▸ WORK INSTRUCTION
Write out exactly the lines of the entries below from the one holding "Figure 2. Structure" to the one holding "Table 2. Average", inclusive, and leave out all other lines.

Saved entries:

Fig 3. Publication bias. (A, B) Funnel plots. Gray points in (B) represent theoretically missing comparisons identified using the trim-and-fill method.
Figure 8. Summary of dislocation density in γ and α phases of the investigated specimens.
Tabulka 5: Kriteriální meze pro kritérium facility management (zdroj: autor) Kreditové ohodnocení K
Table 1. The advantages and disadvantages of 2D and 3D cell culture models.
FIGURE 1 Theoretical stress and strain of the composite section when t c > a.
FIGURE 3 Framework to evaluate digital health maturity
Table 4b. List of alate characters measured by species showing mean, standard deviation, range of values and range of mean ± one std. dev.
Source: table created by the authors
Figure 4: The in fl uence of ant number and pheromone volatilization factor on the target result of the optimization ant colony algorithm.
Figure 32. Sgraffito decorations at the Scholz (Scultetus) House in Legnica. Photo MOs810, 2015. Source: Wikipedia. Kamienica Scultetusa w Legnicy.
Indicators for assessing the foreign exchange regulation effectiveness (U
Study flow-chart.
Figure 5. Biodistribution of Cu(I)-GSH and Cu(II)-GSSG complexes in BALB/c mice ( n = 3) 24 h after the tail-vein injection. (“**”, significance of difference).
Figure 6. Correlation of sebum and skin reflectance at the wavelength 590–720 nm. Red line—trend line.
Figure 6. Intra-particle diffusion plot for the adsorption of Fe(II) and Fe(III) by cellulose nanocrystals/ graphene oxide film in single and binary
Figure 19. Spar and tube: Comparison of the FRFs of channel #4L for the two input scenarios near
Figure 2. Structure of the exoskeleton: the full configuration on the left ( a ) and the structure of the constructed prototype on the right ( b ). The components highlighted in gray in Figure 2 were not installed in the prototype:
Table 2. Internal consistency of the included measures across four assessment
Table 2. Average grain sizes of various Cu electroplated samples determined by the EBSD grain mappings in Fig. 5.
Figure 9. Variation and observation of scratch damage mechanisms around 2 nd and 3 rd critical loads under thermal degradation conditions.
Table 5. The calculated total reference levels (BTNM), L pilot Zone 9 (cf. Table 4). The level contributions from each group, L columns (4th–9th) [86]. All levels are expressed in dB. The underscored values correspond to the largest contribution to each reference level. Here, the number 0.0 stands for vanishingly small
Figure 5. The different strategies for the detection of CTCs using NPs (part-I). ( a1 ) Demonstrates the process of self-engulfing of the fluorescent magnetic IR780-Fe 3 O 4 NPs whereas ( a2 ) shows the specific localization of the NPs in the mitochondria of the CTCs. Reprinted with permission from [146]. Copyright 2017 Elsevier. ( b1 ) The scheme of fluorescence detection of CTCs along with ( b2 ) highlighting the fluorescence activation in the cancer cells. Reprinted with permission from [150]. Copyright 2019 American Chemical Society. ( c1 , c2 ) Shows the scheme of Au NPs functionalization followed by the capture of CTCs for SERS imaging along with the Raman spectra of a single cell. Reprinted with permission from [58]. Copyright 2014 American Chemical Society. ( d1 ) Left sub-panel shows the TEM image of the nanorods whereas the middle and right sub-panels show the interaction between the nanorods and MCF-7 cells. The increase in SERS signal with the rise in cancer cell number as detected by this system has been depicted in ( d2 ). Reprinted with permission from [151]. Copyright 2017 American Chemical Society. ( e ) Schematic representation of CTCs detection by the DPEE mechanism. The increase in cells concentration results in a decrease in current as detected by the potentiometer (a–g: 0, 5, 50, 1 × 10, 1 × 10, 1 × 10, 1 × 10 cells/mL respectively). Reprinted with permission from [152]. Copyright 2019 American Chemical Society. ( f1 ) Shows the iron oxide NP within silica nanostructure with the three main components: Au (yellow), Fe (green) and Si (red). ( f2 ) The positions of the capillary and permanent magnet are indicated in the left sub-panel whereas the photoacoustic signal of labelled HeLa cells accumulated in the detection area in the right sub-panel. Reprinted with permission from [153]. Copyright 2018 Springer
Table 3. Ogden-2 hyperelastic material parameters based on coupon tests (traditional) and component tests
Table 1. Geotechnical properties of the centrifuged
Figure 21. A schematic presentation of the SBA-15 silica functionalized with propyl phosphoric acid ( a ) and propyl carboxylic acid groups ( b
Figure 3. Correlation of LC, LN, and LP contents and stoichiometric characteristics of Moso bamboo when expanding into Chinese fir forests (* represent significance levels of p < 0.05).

▸ COMPLETED EXERCISE
Figure 2. Structure of the exoskeleton: the full configuration on the left ( a ) and the structure of the constructed prototype on the right ( b ). The components highlighted in gray in Figure 2 were not installed in the prototype:
Table 2. Internal consistency of the included measures across four assessment
Table 2. Average grain sizes of various Cu electroplated samples determined by the EBSD grain mappings in Fig. 5.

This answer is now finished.